▸ Requirement:
Return each line of the entries that mentions the word "APERTURE".
::: Records :::
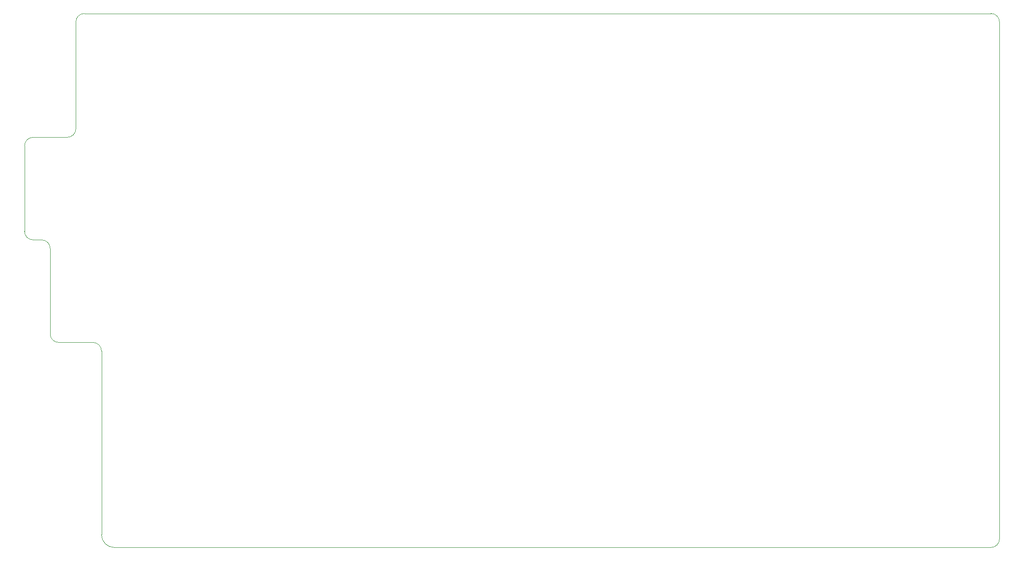
<source format=gm1>
G04 #@! TF.GenerationSoftware,KiCad,Pcbnew,(5.1.5)-3*
G04 #@! TF.CreationDate,2020-09-19T13:04:30+02:00*
G04 #@! TF.ProjectId,split65right,73706c69-7436-4357-9269-6768742e6b69,rev?*
G04 #@! TF.SameCoordinates,Original*
G04 #@! TF.FileFunction,Profile,NP*
%FSLAX46Y46*%
G04 Gerber Fmt 4.6, Leading zero omitted, Abs format (unit mm)*
G04 Created by KiCad (PCBNEW (5.1.5)-3) date 2020-09-19 13:04:30*
%MOMM*%
%LPD*%
G04 APERTURE LIST*
%ADD10C,0.050000*%
G04 APERTURE END LIST*
D10*
X215900000Y-91281250D02*
G75*
G02X217487500Y-92868750I0J-1587500D01*
G01*
X212725000Y-31750000D02*
G75*
G02X214312500Y-30162500I1587500J0D01*
G01*
X212725000Y-51593750D02*
G75*
G02X211137500Y-53181250I-1587500J0D01*
G01*
X203200000Y-54768750D02*
G75*
G02X204787500Y-53181250I1587500J0D01*
G01*
X204787500Y-72231250D02*
G75*
G02X203200000Y-70643750I0J1587500D01*
G01*
X206375000Y-72231250D02*
G75*
G02X207962500Y-73818750I0J-1587500D01*
G01*
X209550000Y-91281250D02*
G75*
G02X207962500Y-89693750I0J1587500D01*
G01*
X219868750Y-129381250D02*
G75*
G02X217487500Y-127000000I0J2381250D01*
G01*
X384175000Y-127793750D02*
G75*
G02X382587500Y-129381250I-1587500J0D01*
G01*
X382587500Y-30162500D02*
G75*
G02X384175000Y-31750000I0J-1587500D01*
G01*
X219868750Y-129381250D02*
X382587500Y-129381250D01*
X217487500Y-92868750D02*
X217487500Y-127000000D01*
X209550000Y-91281250D02*
X215900000Y-91281250D01*
X207962500Y-73818750D02*
X207962500Y-89693750D01*
X204787500Y-72231250D02*
X206375000Y-72231250D01*
X203200000Y-54768750D02*
X203200000Y-70643750D01*
X211137500Y-53181250D02*
X204787500Y-53181250D01*
X212725000Y-31750000D02*
X212725000Y-51593750D01*
X382587500Y-30162500D02*
X214312500Y-30162500D01*
X384175000Y-34131250D02*
X384175000Y-31750000D01*
X384175000Y-127793750D02*
X384175000Y-34131250D01*
M02*

</source>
:::
▸ Result of the task:
G04 APERTURE LIST*
G04 APERTURE END LIST*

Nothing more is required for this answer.